The North American Post
- Type: Newspaper
- Owner: Tomio Moriguchi
- Publisher: North American Post Publishing, Inc.
- Founded: 1902
- Language: Japanese / English
- Headquarters: 519 6th Ave South Seattle, Washington 98105 United States
- Website: napost.com

= North American Post =

The North American Post (北米報知, Hokubei Hōchi) is a newspaper based in Seattle, Washington's International District. It was founded in 1902 and is the largest and oldest Japanese-language newspaper published in the Pacific Northwest.

==Before World War II==
Originally called the Hokubei JiJi (The North American Times), the newspaper was founded in 1902 by first generation immigrants and investors Kiyoshi Kumamoto, Kuranosuke Hiraide, Juji Yadagai, and Ichiro Yamamoto. Its chief editor was Sakutaro Yamada, and its original office was located in the basement of Hiraide Shoten on Jackson Street. The early paper focused on both regional and international topics of importance to the local Japanese community, and provided a space to publish community obituaries, marriage announcements, and other notices.

In 1913, ownership of the paper was transferred from Kiyoshi Kumamoto to Sumikiyo Arima and Shoichi Suginoo. Suginoo sold his interest in the paper to Arima in 1918, before returning to Japan. Arima's sons Sumiyoshi and Sumio both served as president of the paper during the years leading up to World War II.

#### Task details
Pick up the North American Post history after its last sentence and carry it on.

#### Supplied entries
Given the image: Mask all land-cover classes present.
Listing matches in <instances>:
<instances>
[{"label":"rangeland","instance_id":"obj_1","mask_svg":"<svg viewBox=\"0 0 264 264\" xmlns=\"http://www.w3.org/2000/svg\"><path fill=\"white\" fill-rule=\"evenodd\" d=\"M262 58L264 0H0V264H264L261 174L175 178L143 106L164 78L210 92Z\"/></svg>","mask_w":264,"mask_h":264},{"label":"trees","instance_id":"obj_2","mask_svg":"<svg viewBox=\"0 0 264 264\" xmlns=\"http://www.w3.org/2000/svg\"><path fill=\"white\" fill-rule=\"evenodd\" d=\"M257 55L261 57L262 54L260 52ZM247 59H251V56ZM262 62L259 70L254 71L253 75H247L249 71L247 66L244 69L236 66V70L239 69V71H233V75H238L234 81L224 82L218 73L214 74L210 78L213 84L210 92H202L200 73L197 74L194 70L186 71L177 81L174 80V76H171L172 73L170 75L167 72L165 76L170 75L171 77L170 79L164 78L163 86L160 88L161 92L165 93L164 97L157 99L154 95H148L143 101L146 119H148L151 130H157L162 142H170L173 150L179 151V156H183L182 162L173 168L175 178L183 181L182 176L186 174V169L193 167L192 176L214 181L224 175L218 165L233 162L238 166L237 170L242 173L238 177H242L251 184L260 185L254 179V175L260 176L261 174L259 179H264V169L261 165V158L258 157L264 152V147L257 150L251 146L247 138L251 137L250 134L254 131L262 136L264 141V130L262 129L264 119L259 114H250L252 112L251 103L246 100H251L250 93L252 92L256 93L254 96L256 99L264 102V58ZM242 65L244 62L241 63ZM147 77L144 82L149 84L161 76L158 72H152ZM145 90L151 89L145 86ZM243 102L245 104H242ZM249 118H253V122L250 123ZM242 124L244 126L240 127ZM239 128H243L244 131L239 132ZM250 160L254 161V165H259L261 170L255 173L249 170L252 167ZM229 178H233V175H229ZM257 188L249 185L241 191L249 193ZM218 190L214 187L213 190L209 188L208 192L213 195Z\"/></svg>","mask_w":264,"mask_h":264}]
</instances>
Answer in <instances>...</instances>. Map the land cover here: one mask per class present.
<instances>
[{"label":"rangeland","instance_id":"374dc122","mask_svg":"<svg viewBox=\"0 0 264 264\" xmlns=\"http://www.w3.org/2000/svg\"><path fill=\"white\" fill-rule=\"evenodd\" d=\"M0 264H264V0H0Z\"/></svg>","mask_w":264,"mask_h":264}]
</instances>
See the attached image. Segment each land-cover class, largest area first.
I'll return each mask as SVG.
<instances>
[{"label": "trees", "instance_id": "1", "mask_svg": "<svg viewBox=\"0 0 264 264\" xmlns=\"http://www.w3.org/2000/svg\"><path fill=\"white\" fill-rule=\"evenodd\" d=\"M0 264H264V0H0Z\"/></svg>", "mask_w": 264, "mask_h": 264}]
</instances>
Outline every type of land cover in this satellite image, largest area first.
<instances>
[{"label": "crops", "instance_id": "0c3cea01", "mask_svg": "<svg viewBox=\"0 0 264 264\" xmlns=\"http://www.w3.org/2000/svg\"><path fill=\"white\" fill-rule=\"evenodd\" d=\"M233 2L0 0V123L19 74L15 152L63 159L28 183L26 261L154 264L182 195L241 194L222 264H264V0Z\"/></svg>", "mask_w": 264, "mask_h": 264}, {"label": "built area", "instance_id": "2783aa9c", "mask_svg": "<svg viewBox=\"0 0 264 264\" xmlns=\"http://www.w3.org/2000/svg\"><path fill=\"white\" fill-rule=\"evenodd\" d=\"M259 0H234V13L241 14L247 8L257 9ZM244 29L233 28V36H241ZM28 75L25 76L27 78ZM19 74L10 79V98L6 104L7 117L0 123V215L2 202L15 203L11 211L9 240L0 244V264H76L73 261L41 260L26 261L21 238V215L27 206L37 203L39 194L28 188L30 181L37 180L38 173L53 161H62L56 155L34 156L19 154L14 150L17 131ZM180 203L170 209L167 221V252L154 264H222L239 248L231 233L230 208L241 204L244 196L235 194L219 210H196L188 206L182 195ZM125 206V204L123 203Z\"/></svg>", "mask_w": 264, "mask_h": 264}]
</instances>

#### Exercise output
Peak daily circulation of the North American Times was about 9,000. Commemorations for the paper's 5,000th and 10,000th issues were held in 1918 and 1934 respectively. Prior to World War II, the North American Times employed around 50 staff and correspondents.

The paper was issued daily from 1902 until March 12, 1942, when it ceased publication due to the internment of its staff and core readership. It was the only Japanese language newspaper in the United States to publish on December 8, 1941, the day after the Japanese attack on Pearl Harbor. This took place in spite of managing editor Sumio Arima being arrested by the FBI on the previous day.

==After World War II==
Following World War II, in 1946, the paper was restarted under the name Hokubei Hochi (The North American Post). Its publishers was Sadahiko Ikoma and Kunizo Maeno. Sumio Arima returned briefly as editor-in-chief.

From 1946 to the end of 1948 the North American Post was issued weekly and then started publishing three times a week. In March 1950, it increased to a daily issued five days a week. At the end of 1950s, newspaper circulation was about 3,000.

In 1951, Henry Takemitsu Kubota became the Post's publisher. He received the Fourth Class Order of the Sacred Treasure in 1975 in recognition of his work. Kubota remained publisher until his retirement in 1979.

In 1960, associate editor Takami Hibiya became the paper's editor after Haruo Hashiguchi died. He held the position until his retirement in 1984. Japan’s Prime Minister Takeo Miki’s friendship with Hibiya gave Hibiya special access during Miki’s visit and resulted in a special Post edition covering the Prime Minister’s activities in Seattle.

In March, 1981, the newspaper reduced its frequency to three times a week. In July of that year, the Post suspended production for the first time since World War II. A group of community investors rallied to provide an infusion of funds, and the paper reorganized as The North American Post Publishing Company. Yoshito Fujii was named its president and publisher. One of the investors, former Uwajimaya CEO Tomio Moriguchi, later became the paper's publisher and president.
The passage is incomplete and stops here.